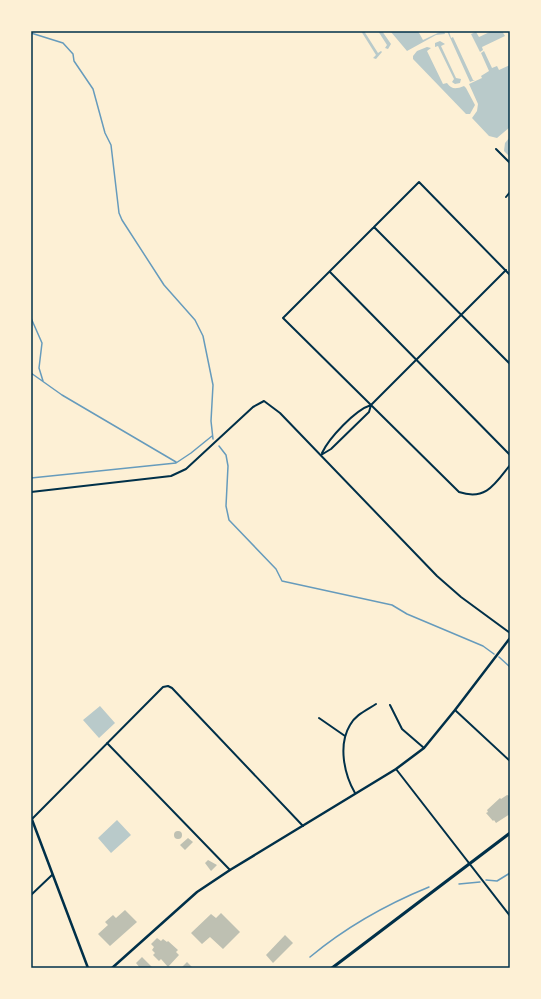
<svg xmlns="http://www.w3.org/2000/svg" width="541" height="999" font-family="Rubik,sans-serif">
  <rect width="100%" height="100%" fill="#fdf0d5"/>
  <path fill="#b9caca" d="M361,31H364L378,53L381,51L382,52L376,59L373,58L376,55Z
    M378,31H382L391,44L388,49L385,48L387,45Z
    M418,31L423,40L442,31H444L445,34L436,35L407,51L391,32Z
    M447,31H449L451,38L453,37L473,80H475L470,82Z
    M492,31H502L505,36L482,47L483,50L480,52L471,34L476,32L479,37Z
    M440,41L445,44L441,46L456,78L461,79L460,83L455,84L452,82L454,79L438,46L435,47V43Z
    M427,47L431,48L427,51L443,84L447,83C452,90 456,89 464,86L466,88L475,105L470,114H466L413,59V56L417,51Z
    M484,51L492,68L497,66L499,70L510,65V127L497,138L489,136L472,118L477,111L478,104L469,84L482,78L481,76L489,71L481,53Z
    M510,137V157L504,151L505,143Z
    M100,706L115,723L99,738L83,720Z
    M117,820L131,835L111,853L98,838Z"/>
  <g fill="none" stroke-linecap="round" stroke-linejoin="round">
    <path stroke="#669bbc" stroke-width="1.5" d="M31,33L63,43L73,54L74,61L93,89L105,133L111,145L119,213L122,220L164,285L195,320L203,336L213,385L211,421L213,439
      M31,318L42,343L39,368L43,381
      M31,373L62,395L176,462
      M219,446L226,455L228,466L226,506L229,520L276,569L282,581L392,605L407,614L483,646L494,654
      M31,478L176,463L191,453L212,436
      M499,657L510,667
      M486,880L497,881L510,873
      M459,884L480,882
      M310,957C346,927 385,905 429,887"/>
  </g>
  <path fill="#bec0b2" d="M507,795L510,796V814L496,823L494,820L493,821L486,813L488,812L487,810L500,798L501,799Z
    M174 835a4 4 0 1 1 8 0a4 4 0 1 1-8 0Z
    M188,838L193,842L185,850L180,845Z
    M208,860L217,865L211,871L205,863Z
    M125,910L137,922L110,946L98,934L108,925L105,922L113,915L116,918Z
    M221,913L240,932L223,949L210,937L202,944L191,933L211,914L216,918Z
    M285,935L293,943L273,963L266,955Z
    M157,938L161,941L163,939L167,942L168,941L178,950L176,952L179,955L168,967L161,959L159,961L153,955L155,953L152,950L154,947L151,944Z
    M142,957L153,968H140L136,963Z
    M187,962L193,968H181Z"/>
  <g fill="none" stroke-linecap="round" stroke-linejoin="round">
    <path stroke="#003049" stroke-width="2" d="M496,149L510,163
      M506,197L510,192
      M374,227L510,364
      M330,272L510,455
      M510,275L419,182L283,318L459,492C486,501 495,484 510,465
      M322,453C329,438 355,410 371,405
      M321,455L331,449L369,412L371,405L506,270
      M31,492L171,476L186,469L253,407L264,401L280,413L437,576L461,597L510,633
      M390,705L402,729L424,748
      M455,710L510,761
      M319,718L345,736
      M107,743L230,870
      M396,769L510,916
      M355,793C344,774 338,745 350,725C355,715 367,710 376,704
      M32,819L163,687L168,686L172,688L303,826
      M31,895L52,875"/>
    <path stroke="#003049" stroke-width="2.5" d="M31,817L88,968
      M112,968L197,892L230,870L396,769L424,748L455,710L510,638"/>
    <path stroke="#003049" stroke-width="3" d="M332,968L510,833"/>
  </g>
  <rect width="541" height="999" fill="none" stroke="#fdf0d5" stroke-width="64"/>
  <rect x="32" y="32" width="477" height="935" fill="none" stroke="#003049" stroke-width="1.5"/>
</svg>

*****

◆ **EXERCISE DESCRIPTION**
Return the entries above exactly and in full; do not include images.

◆ **ANSWER FOR THE TASK**
<svg xmlns="http://www.w3.org/2000/svg" width="541" height="999" font-family="Rubik,sans-serif">
  <rect width="100%" height="100%" fill="#fdf0d5"/>
  <path fill="#b9caca" d="M361,31H364L378,53L381,51L382,52L376,59L373,58L376,55Z
    M378,31H382L391,44L388,49L385,48L387,45Z
    M418,31L423,40L442,31H444L445,34L436,35L407,51L391,32Z
    M447,31H449L451,38L453,37L473,80H475L470,82Z
    M492,31H502L505,36L482,47L483,50L480,52L471,34L476,32L479,37Z
    M440,41L445,44L441,46L456,78L461,79L460,83L455,84L452,82L454,79L438,46L435,47V43Z
    M427,47L431,48L427,51L443,84L447,83C452,90 456,89 464,86L466,88L475,105L470,114H466L413,59V56L417,51Z
    M484,51L492,68L497,66L499,70L510,65V127L497,138L489,136L472,118L477,111L478,104L469,84L482,78L481,76L489,71L481,53Z
    M510,137V157L504,151L505,143Z
    M100,706L115,723L99,738L83,720Z
    M117,820L131,835L111,853L98,838Z"/>
  <g fill="none" stroke-linecap="round" stroke-linejoin="round">
    <path stroke="#669bbc" stroke-width="1.5" d="M31,33L63,43L73,54L74,61L93,89L105,133L111,145L119,213L122,220L164,285L195,320L203,336L213,385L211,421L213,439
      M31,318L42,343L39,368L43,381
      M31,373L62,395L176,462
      M219,446L226,455L228,466L226,506L229,520L276,569L282,581L392,605L407,614L483,646L494,654
      M31,478L176,463L191,453L212,436
      M499,657L510,667
      M486,880L497,881L510,873
      M459,884L480,882
      M310,957C346,927 385,905 429,887"/>
  </g>
  <path fill="#bec0b2" d="M507,795L510,796V814L496,823L494,820L493,821L486,813L488,812L487,810L500,798L501,799Z
    M174 835a4 4 0 1 1 8 0a4 4 0 1 1-8 0Z
    M188,838L193,842L185,850L180,845Z
    M208,860L217,865L211,871L205,863Z
    M125,910L137,922L110,946L98,934L108,925L105,922L113,915L116,918Z
    M221,913L240,932L223,949L210,937L202,944L191,933L211,914L216,918Z
    M285,935L293,943L273,963L266,955Z
    M157,938L161,941L163,939L167,942L168,941L178,950L176,952L179,955L168,967L161,959L159,961L153,955L155,953L152,950L154,947L151,944Z
    M142,957L153,968H140L136,963Z
    M187,962L193,968H181Z"/>
  <g fill="none" stroke-linecap="round" stroke-linejoin="round">
    <path stroke="#003049" stroke-width="2" d="M496,149L510,163
      M506,197L510,192
      M374,227L510,364
      M330,272L510,455
      M510,275L419,182L283,318L459,492C486,501 495,484 510,465
      M322,453C329,438 355,410 371,405
      M321,455L331,449L369,412L371,405L506,270
      M31,492L171,476L186,469L253,407L264,401L280,413L437,576L461,597L510,633
      M390,705L402,729L424,748
      M455,710L510,761
      M319,718L345,736
      M107,743L230,870
      M396,769L510,916
      M355,793C344,774 338,745 350,725C355,715 367,710 376,704
      M32,819L163,687L168,686L172,688L303,826
      M31,895L52,875"/>
    <path stroke="#003049" stroke-width="2.5" d="M31,817L88,968
      M112,968L197,892L230,870L396,769L424,748L455,710L510,638"/>
    <path stroke="#003049" stroke-width="3" d="M332,968L510,833"/>
  </g>
  <rect width="541" height="999" fill="none" stroke="#fdf0d5" stroke-width="64"/>
  <rect x="32" y="32" width="477" height="935" fill="none" stroke="#003049" stroke-width="1.5"/>
</svg>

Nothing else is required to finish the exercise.